Names Behind the New Face of Windows

Windows Vista’s astoundingly long beta period is winding down (they just sent out the “what did you think of the beta?” surveys to testers), which means a whole wave of analyses of the new user interface is about to be unleashed. Windows Interface Guidelines Amongst the hand-wringing over the choice of colors and animations, and the inevitable kvetching about the need for new video cards, it’s worth pointing out the rise of some interesting personalities from within Microsoft. In fact, the most notable thing to learn from Microsoft’s recent enormous leaps in the usability and attractiveness of its flagship products is that there actually are personalities at Microsoft.

Take Tjeerd (pronounced “Cheered”, as is noted every time his name is mentioned) Hoek, a design director at Microsoft. There’s a brief profile of him on the Microsoft Design site (did you know Microsoft had a design site? I didn’t.) Having worked his way through various versions of Office from 95 to XP, Tjeerd moved to Windows and became one of the driving forces behind trying to make Vista not just pleasant, but possibly even enjoyable. I think they’ve done a fairly good job, just based on some admittedly superficial testing of Vista betas. But you might want to take that with a grain of salt given my effusive praise for Microsoft Office 2007 and my earlier kudos for Jensen Harris, who is roughly Tjeerd’s counterpart on the Office team.

Caveats aside, take a look at this 2004 Paul Thurrott interview with Tjeerd and Hillel Cooperman:

Hillel: It’s a funny thing. It’s very easy to look at a company — and I’m not saying you’re doing this, but I did do this — and see some of the very obvious spots where we could be less boring, less formulaic, or whatever those things are.

Hillel: We make it hard on ourselves because our style is not to push a single personality as the genius behind all of it. Paul: Are you sure about that? [Laughter] Hillel: No, when it comes to the UI … Look, we certainly have a single personality when it comes to the guy that is running the company. But even there, there are a lot of people on stage during keynotes, and it’s not just people doing a demo for Bill Gates. I mean, that was my job, but …

I’m talking about, from the UI perspective, this is a real team effort. The bench that we have around the UI is so exciting, but you’re only seeing two of us today. When you come back in April, you have to meet everyone else.

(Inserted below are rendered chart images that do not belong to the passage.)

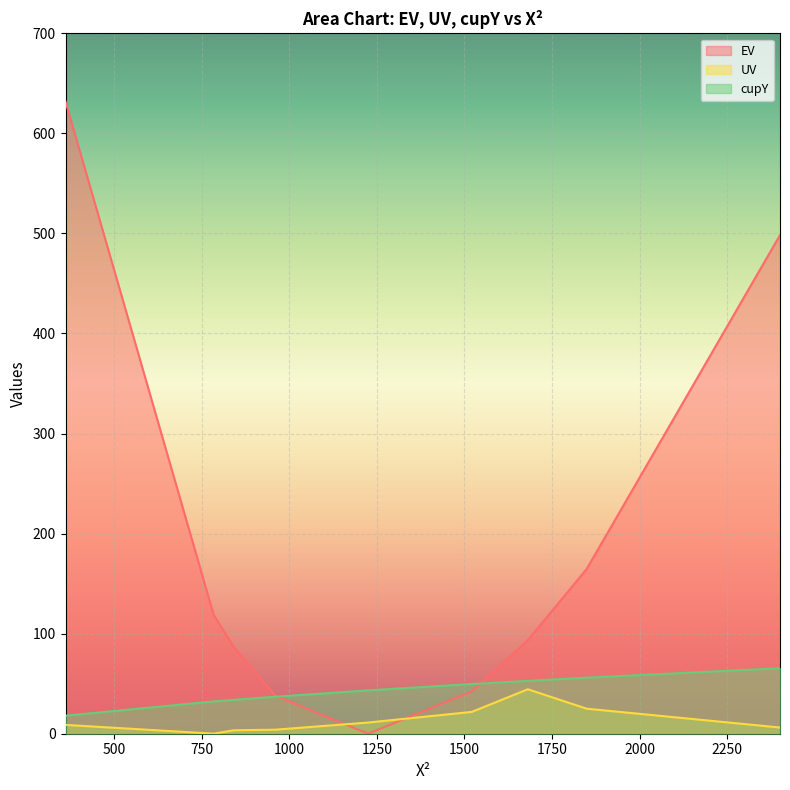

Is it true that UV equals 21.8 at 1521?

True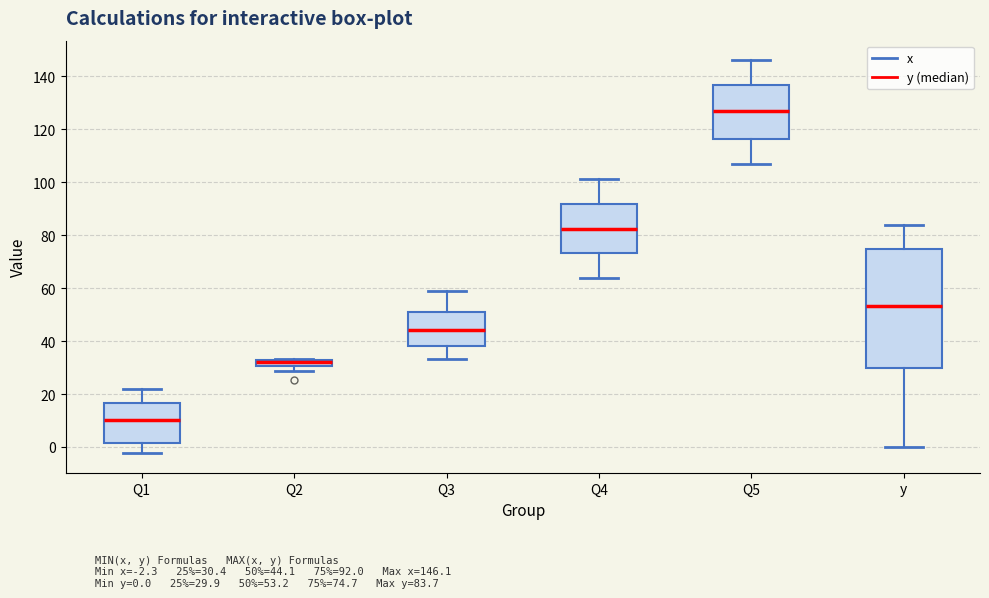

Where does the lower whisker of the box for Q3 end on the y-axis? The values are not printed on the chart, so give them approximately, as read against the axis.

34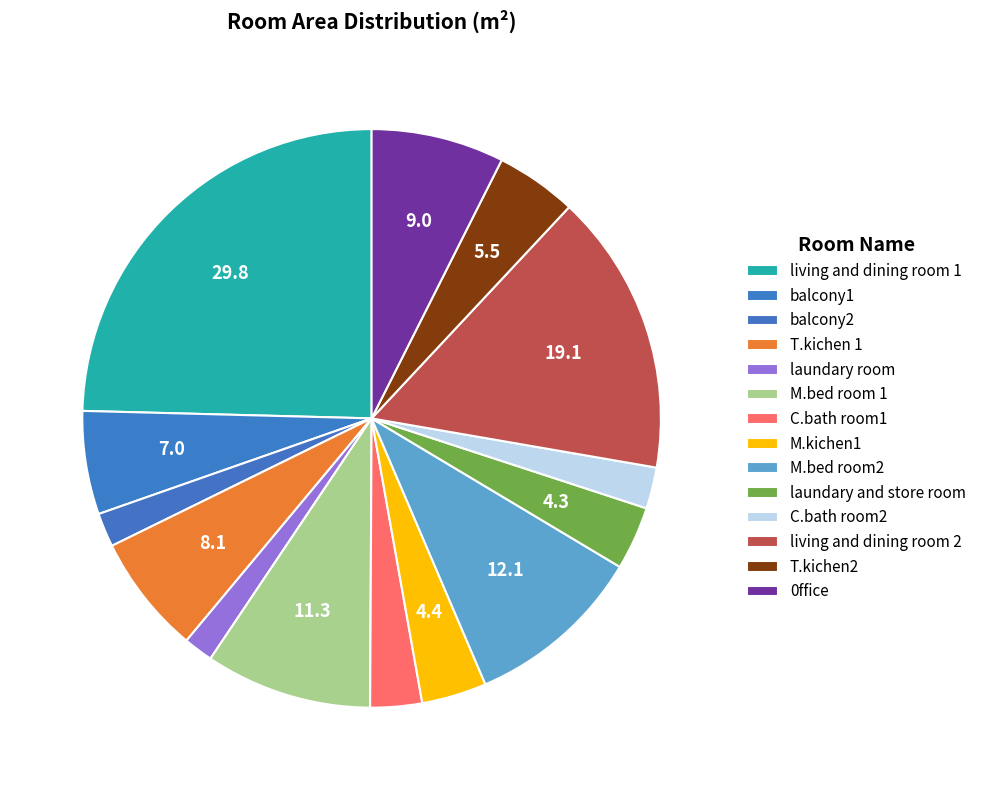

Is there a majority slice in this chart?

No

Here’s the truth. The reason we’ve never been great at telling this story is that ultimately, if we have to choose between making it as great a product as possible and getting the story out, we’ll always choose the former. We don’t really care about the credit. We’ve only started to care recently because we’ve realized that it sets the tone for what users expect from the product. So it’s not so much that we really care about getting credit, but if we’re going to talk about what we’re trying to accomplish, the credit goes to a broad group of people.

Another great look at the team’s attempts at being more human, not just in the user interfaces they create, but in their interactions with customers outside Microsoft, is in this 2004 Discover article by Steven Johnson.

A growing awareness of the inextricable connection between emotion and cognition sparked Microsoft’s push toward aesthetically pleasing software. For many years their products were the virtual equivalent of the barren cubicle mazes of many modern offices: functional, but devoid of life, of personality. Neglecting aesthetics might have made a kind of cruel sense in an older, assembly-line context, in which work revolved around mindless, repetitive labor. Factory owners didn’t want to inspire creativity among their employees; they wanted to drill it out of them. But the keyboard jockeys of the information age — precisely the people using Microsoft Windows — do their best work when they’re rewarded, rather than discouraged, for creativity and mental agility.

I find the parallel between the humanization of Microsoft as a company and Microsoft’s software products to be fascinating. Given that Apple is considered (fairly on unfairly) the reference standard for usability and delightful experience, I wonder what impact it will have in the long run that none of the many rank-and-file designers within the company are allowed to speak publicly with their own voices about the work they do. Either way, increasing competition to make software more pleasant can only be a good thing.